Thanks, citygirl. I appreciate the input.


----------



## elly (Nov 9, 2010)

This is absolutely beautiful, and as the best poems and prayers do, allows the reader to channel their own thoughts, worries and grief through it. Thank you so much.


----------



## BWOz (Nov 9, 2010)

Very nicely worded. Even though it could be viewed as cliche, it does carry some strong sentiment without being sentimental. It has the tone of a popular song lyric, probably why the feeling of being a cliche. But it is a very broad stroke, gives the reader the sense of dispare without mentioning a lot of detail. In this case I think it works because if you were to add a lot of detail then it would seem like another angst filled "woe is me" effort, which this does not at all do. It does give reader some sense that this poem could be about any of us.

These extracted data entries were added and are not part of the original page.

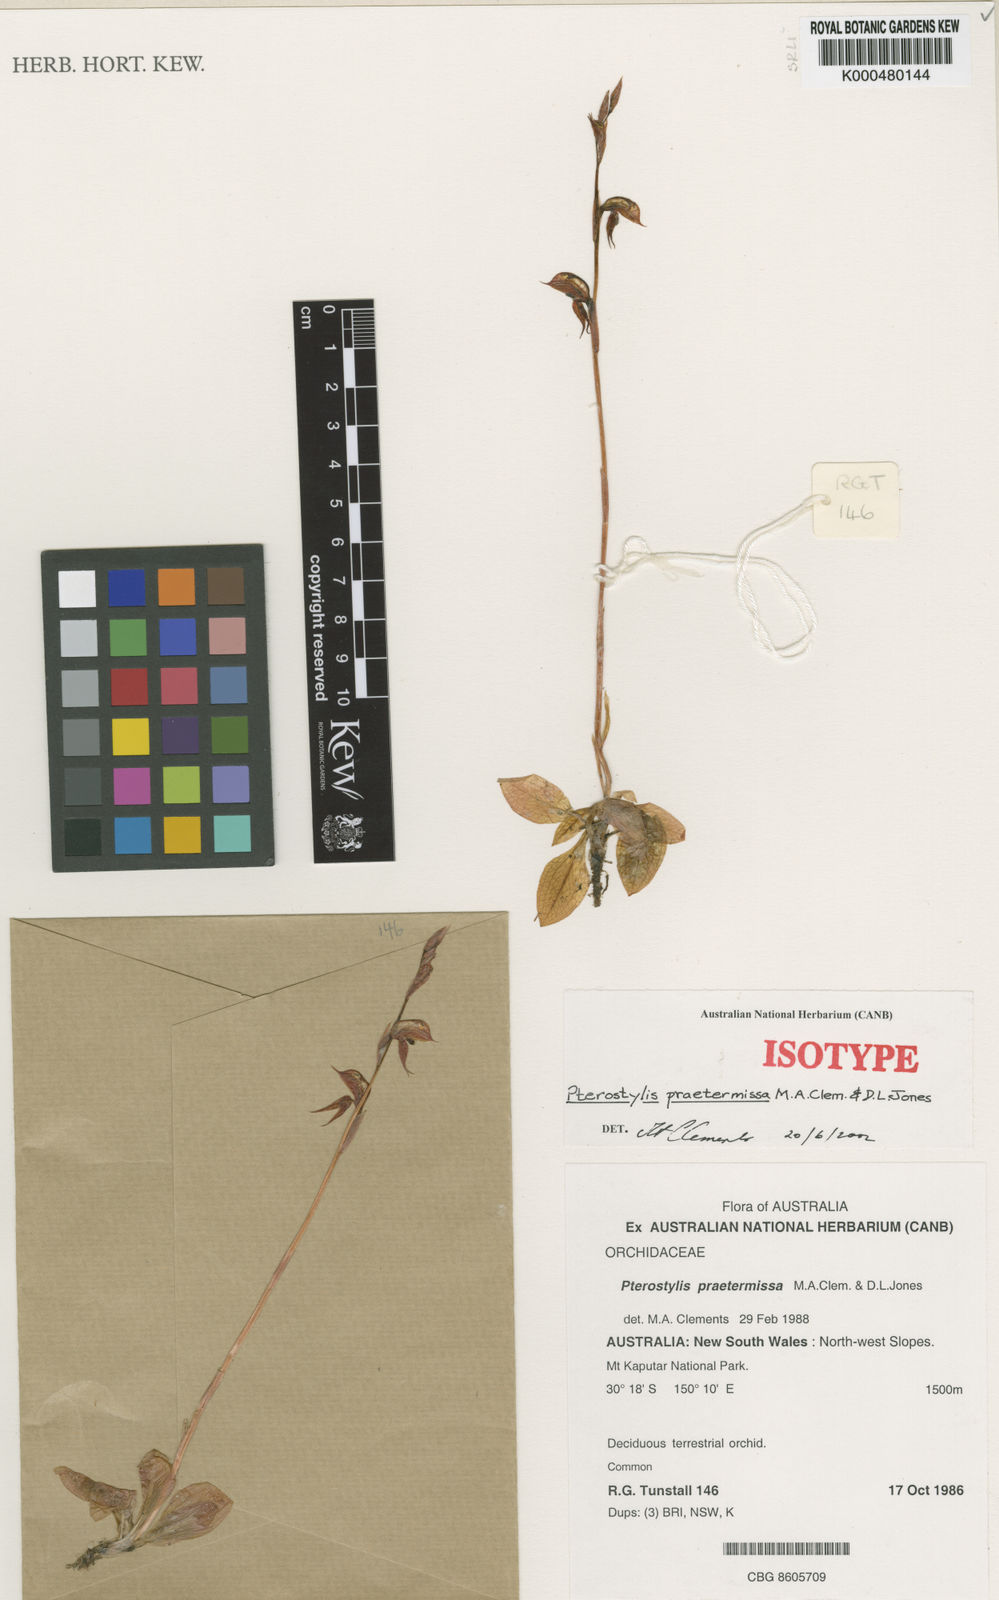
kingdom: Plantae
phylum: Tracheophyta
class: Liliopsida
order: Asparagales
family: Orchidaceae
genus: Pterostylis
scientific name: Pterostylis praetermissa
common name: Mount kaputar rusty hood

As for the title: I prefer shorter titles myself. You could shorten this to "Praying", or "When the Flood Came", or "Weather", or "Nature's Force" or any number of shorter titles that would summarize the content.  But, aside from my own preference it is ultimately your choice, and I don't think (in this case) that the title's length detracts from the poem.

BW


----------



## BWOz (Nov 9, 2010)

I might also add that it was the title that caused me to read this poem.

BW


----------



## jpatricklemarr (Nov 10, 2010)

elly and BWOz,

Thank you for your comments and taking the time to read the piece.

J


----------